Judiciário é mais utilizado pelos ricos, aponta o ICJBrasil

Por:
Atualizado em 18/08/2014 - 01:04

Apesar da confiança na Justiça ter levado uma nota baixa, 4,4, em uma escala de 0 a 10, a população recorre à Justiça para resolver os seus problemas. Quase metade dos entrevistados (49%) pelo Índice de Confiança na Justiça (ICJBrasil), mensurado pela Escola de Direito de São Paulo da Fundação Getulio Vargas (DIREITO GV), declarou que já entrou com algum processo ou ação na Justiça. A pesquisa ouviu 1.550 cidadãos em sete estados (SP, MG, RJ, DF, PE, BA e RS), durante o segundo trimestre de 2010.

 

“É possível observar uma clara relação da utilização do Judiciário com a renda, a escolaridade e o local de residência da população”, explica Luciana Gross Cunha, professora da DIREITO GV e coordenadora do ICJBrasil. “Quanto maior a renda e a escolaridade, maior a utilização do Judiciário. Moradores dos centros urbanos também recorrem mais à Justiça, se comparados a quem habita nas cidades do interior”.

 

Os dados do ICJBrasil apontam que 19% dos respondentes que ganham até 2 salários mínimos declararam ter entrado com algum processo na Justiça, contra 58% da população cuja renda ultrapassa 12 salários mínimos.
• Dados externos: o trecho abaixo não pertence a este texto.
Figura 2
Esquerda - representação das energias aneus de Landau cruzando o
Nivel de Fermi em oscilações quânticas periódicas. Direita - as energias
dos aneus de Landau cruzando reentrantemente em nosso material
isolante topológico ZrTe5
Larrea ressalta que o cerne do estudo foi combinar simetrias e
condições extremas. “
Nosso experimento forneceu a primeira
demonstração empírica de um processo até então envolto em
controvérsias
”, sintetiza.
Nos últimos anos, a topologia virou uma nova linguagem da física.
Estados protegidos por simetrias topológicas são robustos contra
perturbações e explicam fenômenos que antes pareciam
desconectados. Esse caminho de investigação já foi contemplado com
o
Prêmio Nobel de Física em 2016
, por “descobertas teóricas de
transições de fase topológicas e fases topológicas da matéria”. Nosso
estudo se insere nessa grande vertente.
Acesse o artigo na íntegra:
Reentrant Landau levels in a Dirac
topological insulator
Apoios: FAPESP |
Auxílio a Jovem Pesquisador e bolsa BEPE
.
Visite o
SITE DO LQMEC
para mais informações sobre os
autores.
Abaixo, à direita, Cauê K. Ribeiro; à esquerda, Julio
Em relação à escolaridade, entre os que não completaram o colegial, o percentual de quem respondeu que já utilizou o Judiciário chega a 43% contra 68% dos respondentes com curso universitário completo (68%). Quanto à resolução do problema pelo Judiciário, 46% afirmam que o problema foi resolvido e ganharam a ação judicial, 14% afirmam que perderam a ação e cerca de 41% afirmam que a ação judicial não foi julgada.

 

Em relação ao grau de satisfação, 50% da população afirmou que ficou muito ou um pouco insatisfeito com a decisão tomada pelo Judiciário em relação à tua causa.

 

Ainda em termos de acesso e utilização do Poder Judiciário, um dado importante a ser observado é a proporção de pessoas que já consultou um advogado. “Quanto mais alta a renda ou a escolaridade, maior o acesso a esses profissionais”, observa Luciana Gross Cunha. Apenas 26% da população com renda abaixo de 2 salários mínimos já consultou um advogado, proporção que salta para 88% para quem ganha acima de 12 salários mínimos.